Por: Mauricio Vera Sánchez

A diario la cultura se manifiesta a través de medios de comunicación como revistas, periódicos, canales de televisión, emisoras y cine, entre otros. A esta dimensión de la cultura, tangible y reproducible a gran escala, se le denomina Industria Cultural, ya que su actividad está diseñada bajo un cálculo de capital, donde se invierte con el objetivo de que se construya una reproducción ampliada del mismo y se genere riqueza, no sólo cultural sino, principalmente, económica.

El investigador norteamericano George Yudice afirma que hoy se invoca a la cultura cada vez más como motor del desarrollo económico, aduciendo que esta se ha transformado en la lógica misma del capitalismo contemporáneo, transformación que pone en tela de juicio los presupuestos más básicos acerca de lo que constituye la sociedad humana.

Pero, ¿cuáles son los elementos que hacen que la cultura sea utilizada como recurso generador de riqueza?.

Primero, el proceso de industrialización de la cultura se da en el marco legal de los derechos de propiedad intelectual, posibilitando el tránsito de un valor simbólico e intangible a un valor comercial y tangible, vía precio. Esto permite a creadores y autores rentabilizar sus ideas que, evidentemente, tienen orígen en sus condiciones personales, identidades, sueños y recuerdos, es decir, en su cultura.

Segundo, estas ideas protegidas por el derecho de autor son viabilizadas financieramente a través de su producción material en soportes tangibles o electrónicos para que sean convertidas en productos y servicios culturales concretos, que serán ofertados y demandados en y por sectores sociales y geográficos específicos. Es quizás esta la función central dentro de la dinámica económica de la industria cultural, ya que allí se ubican las empresas o los inversionistas dispuestos a arriesgar capital en la producción, repoducción, distribución y comercialización de los bienes culturales y que esperan, por supuesto, que la inversión genere ganancias y excedentes para seguir invirtiendo y acumular capital.

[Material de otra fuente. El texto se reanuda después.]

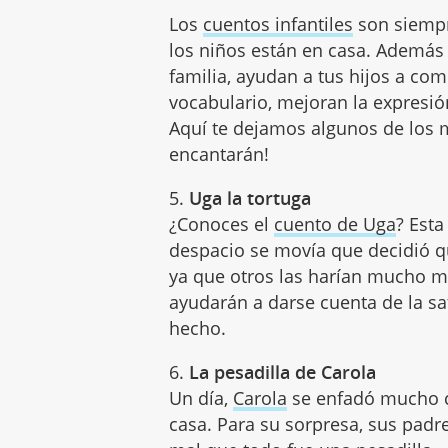
Los
cuentos infantiles
son siempr
los niños están en casa. Ademá
familia, ayudan a tus hijos a c
vocabulario, mejoran la expresión 
Aquí te dejamos algunos de los
encantarán!
5.
Uga la tortuga
¿Conoces el
cuento de Uga
? Esta
despacio se movía que decidió qu
ya que otros las harían mucho m
ayudarán a darse cuenta de la sat
hecho.
6.
La pesadilla de Carola
Un día,
Carola
se enfadó mucho co
casa. Para su sorpresa, sus padr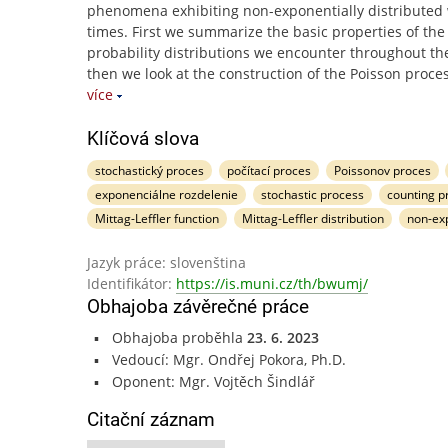
phenomena exhibiting non-exponentially distributed 
times. First we summarize the basic properties of the
probability distributions we encounter throughout the
then we look at the construction of the Poisson proce
více
Klíčová slova
stochastický proces
počítací proces
Poissonov proces
exponenciálne rozdelenie
stochastic process
counting p
Mittag-Leffler function
Mittag-Leffler distribution
non-exp
Jazyk práce: slovenština
Identifikátor:
https://is.muni.cz/th/bwumj/
Obhajoba závěrečné práce
Obhajoba proběhla
23. 6. 2023
Vedoucí: Mgr. Ondřej Pokora, Ph.D.
Oponent: Mgr. Vojtěch Šindlář
Citační záznam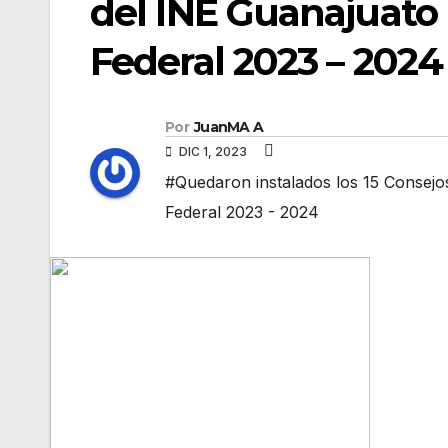
del INE Guanajuato 
Federal 2023 – 2024
Por
JuanMA A
DIC 1, 2023
#Quedaron instalados los 15 Consejos
Federal 2023 - 2024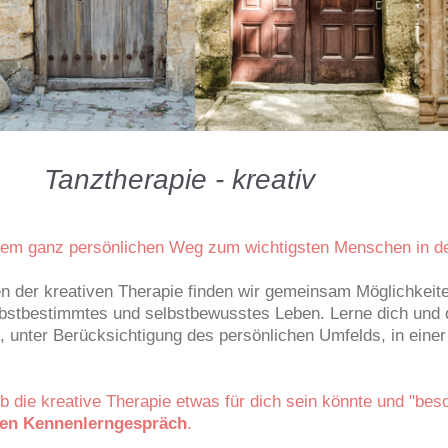
pie - kreativ
inem ganz persönlichen Weg zum wichtigsten Menschen in de
n der kreativen Therapie finden wir gemeinsam Möglichkei
elbstbestimmtes und selbstbewusstes Leben. Lerne dich
und 
, unter Berücksichtigung des persönlichen Umfelds, in einer
 ob die kreative Therapie etwas für dich sein könnte und "b
hen Kennenlerngespräch
.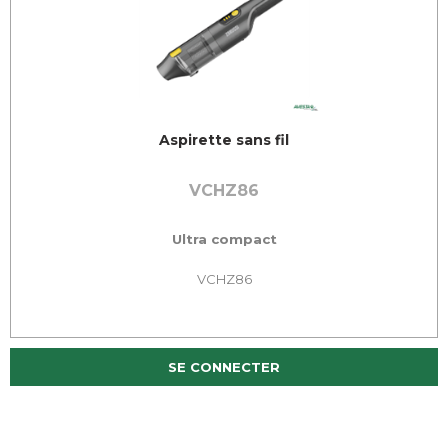
Aspirette sans fil
VCHZ86
Ultra compact
VCHZ86
SE CONNECTER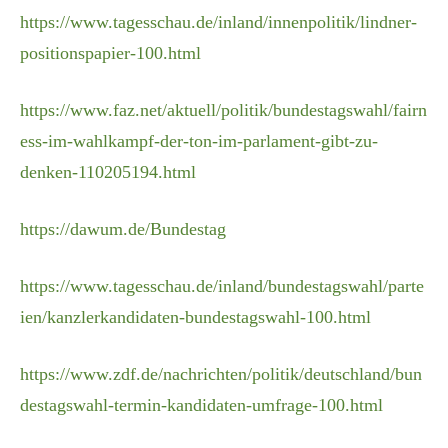
https://www.tagesschau.de/inland/innenpolitik/lindner-
positionspapier-100.html
https://www.faz.net/aktuell/politik/bundestagswahl/fairn
ess-im-wahlkampf-der-ton-im-parlament-gibt-zu-
denken-110205194.html
https://dawum.de/Bundestag
https://www.tagesschau.de/inland/bundestagswahl/parte
ien/kanzlerkandidaten-bundestagswahl-100.html
https://www.zdf.de/nachrichten/politik/deutschland/bun
destagswahl-termin-kandidaten-umfrage-100.html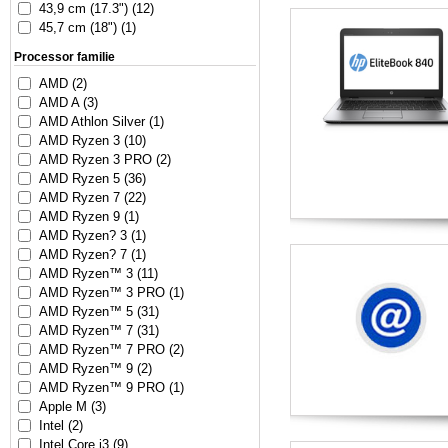
43,9 cm (17.3") (12)
45,7 cm (18") (1)
Processor familie
AMD (2)
AMD A (3)
AMD Athlon Silver (1)
AMD Ryzen 3 (10)
AMD Ryzen 3 PRO (2)
AMD Ryzen 5 (36)
AMD Ryzen 7 (22)
AMD Ryzen 9 (1)
AMD Ryzen? 3 (1)
AMD Ryzen? 7 (1)
AMD Ryzen™ 3 (11)
AMD Ryzen™ 3 PRO (1)
AMD Ryzen™ 5 (31)
AMD Ryzen™ 7 (31)
AMD Ryzen™ 7 PRO (2)
AMD Ryzen™ 9 (2)
AMD Ryzen™ 9 PRO (1)
Apple M (3)
Intel (2)
Intel Core i3 (9)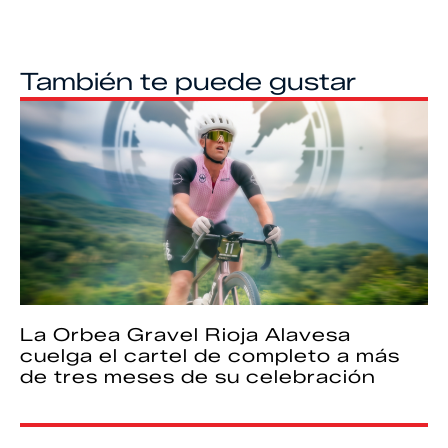
También te puede gustar
La Orbea Gravel Rioja Alavesa
cuelga el cartel de completo a más
de tres meses de su celebración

Esta cuestión diferencia a la industria cultural de otros sectores productivos, tanto que al ser su materia prima y su consumo de caracter simbólico, hace que los valores de cambio y uso queden subordinados –también- al valor simbólico. Jamás el precio que tenga una mercancía cultural podrá reflejar su verdadera importancia o relevancia dentro de un contexto social particular.

Tercero, el momento de distribución resulta ser estratégico porque es allí donde se determinan los mercados culturales y grupos objetivos a los que se quiere llegar. Esto implica que sólo se produce lo que tiene canales de comercialización y nichos de mercado definidos, es decir, aquello que garantiza su compra y consumo. Fijémonos cuántas telenovelas son lanzadas con bombos y platillos en horarios prime time, y, al poco tiempo, son trasladadas a horarios de menor audiencia o simplemente sacadas del aire por que su raiting no es suficiente para generar ganancias, así su contenido cultural sea relevante, plural y de calidad.

Finalmente, podemos decir que todo proyecto cultural es un proyecto comunicativo y que el proceso de comunicación es un proceso cultural, que los contenidos de los medios son cultura, comunicación y potencialidad económica, que buena parte de la producción y circulación de estos se diseña desde el mercado y el cálculo de capital. Esto puede resultar incómodo para algunos intelectuales, pero es así: la cultura es explotada económicamente.